All the symbols depicted in the hate symbols database must be evaluated in the context in which they appear. Few symbols represent just one idea or are used exclusively by one group. For example, 100% is often used as an amount or an expression and it is also used by some white supremacists as shorthand for "100% white." Similarly, other symbols in this database may be significant to people who are not extreme or racist. The descriptions here point out significant multiple meanings but may not be able to relay every possible meaning of a particular symbol.
The term “right-wing death squad” became widely used in the 1970s and 1980s to describe violent groups with varying degrees of government involvement that emerged in numerous Central and South American countries (including Argentina, Brazil, Chile, El Salvador, Guatemala, and Honduras, among others) to engage in violent assaults, kidnappings and assassinations of perceived opponents of the ruling right-wing regimes in such countries. The victims targeted were typically aligned with left-leaning or far-left politics.
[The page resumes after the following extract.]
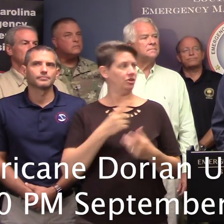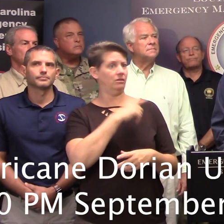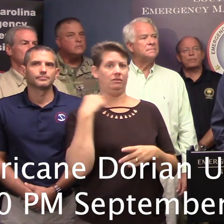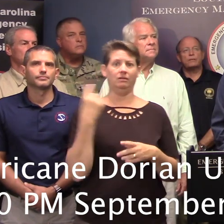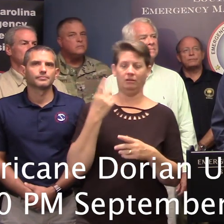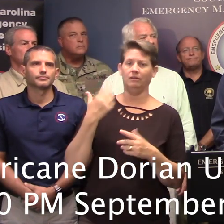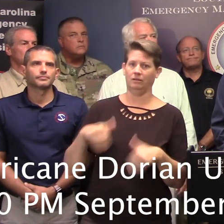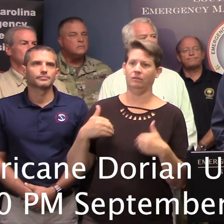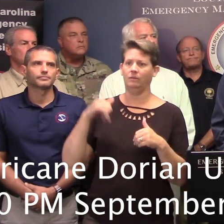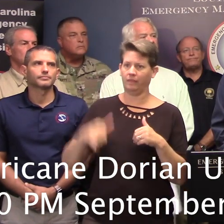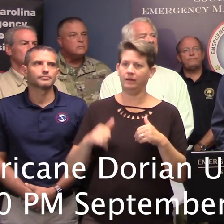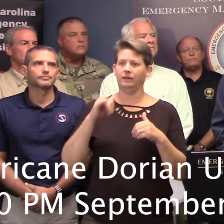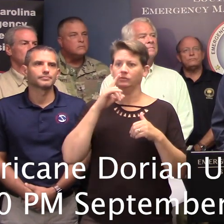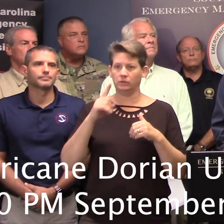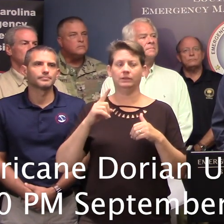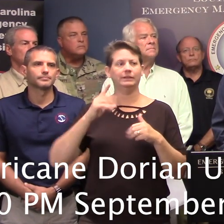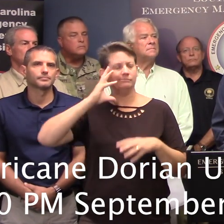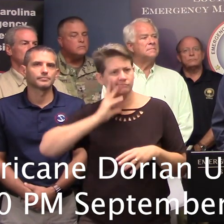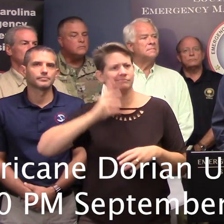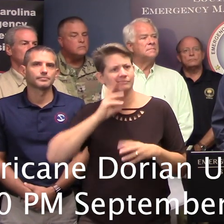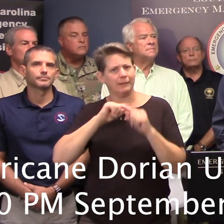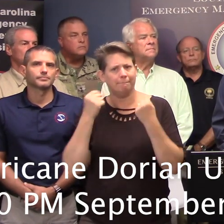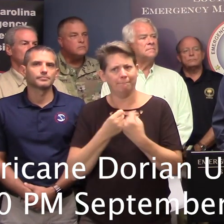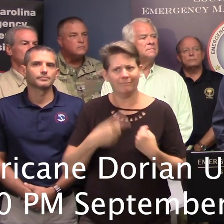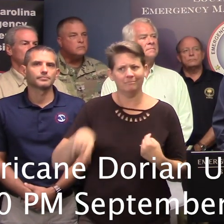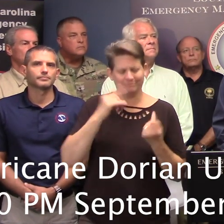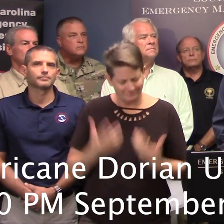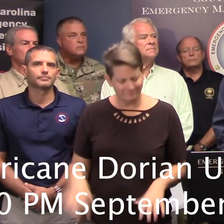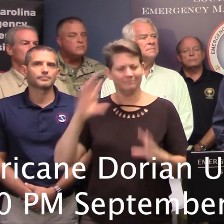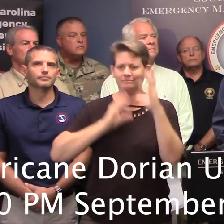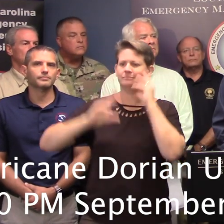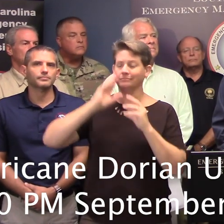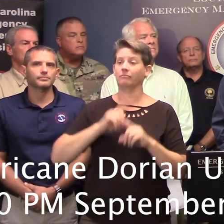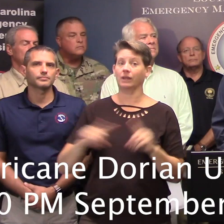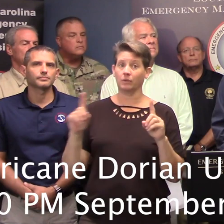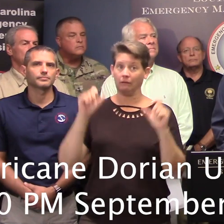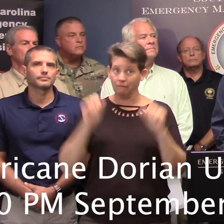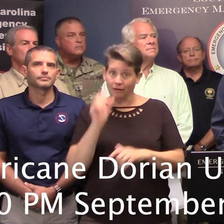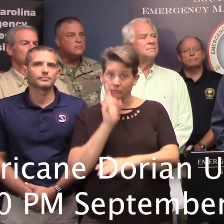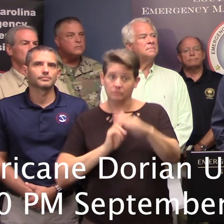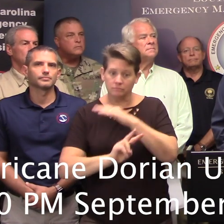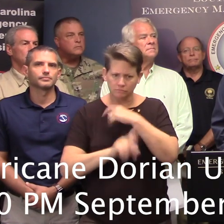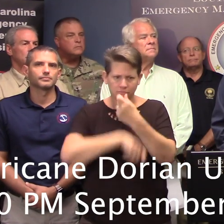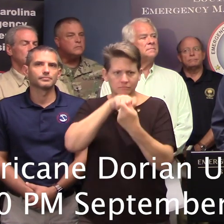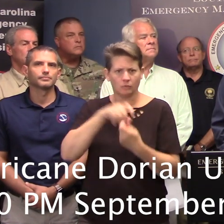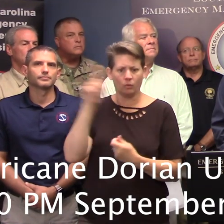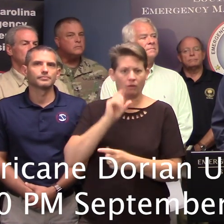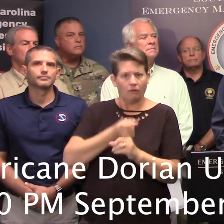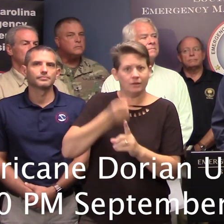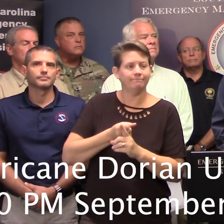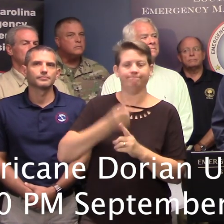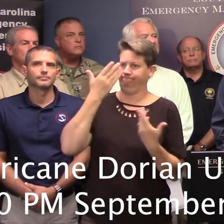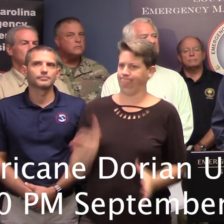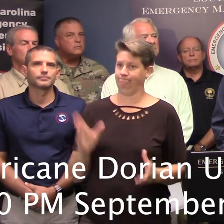today, this is a highly experienced team. But you never can tell where a hurricane is going to go. There are people all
At the time and later, many far-right figures in the U.S. defended or supported such groups, claiming they were an effective antidote to communist insurgencies. The phrase “right-wing death squad” itself, however, was typically used by critics and opponents of such groups, or neutral observers, rather than by far-right activists themselves. This changed with the rise of alt right white supremacists in the U.S. in the mid-2010s, as many alt right adherents embraced the phrase and its implicit reference to violence against left-wing activists.
The phrase, written in full or abbreviated to RWDS, appears both online and offline (for example, on patches and riot shields). Related phrases also emerged, such as “Pinochet did nothing wrong,” a reference to Chilean dictator Augusto Pinochet’s violent repression of opponents of his regime in the 1970s and 1980s, and “Free helicopter rides,” an allusion to so-called “death flights” in Argentina and other countries, where regime opponents were arrested or kidnapped, tortured, then dropped from a helicopter to their deaths.
In the 2020s, the phrase “right-wing death squad” and its acronym RWDS are used by white supremacists as well as some other far-right adherents. If the full phrase or RWDS appears entirely in isolation, one must be careful about assuming a specifically white supremacist connection. However, white supremacists frequently combine the phrase/acronym with other white supremacist symbols, including Waffen SS shields or lightning bolts, Totenkopf skulls, Sonnenrads, or other white supremacist imagery.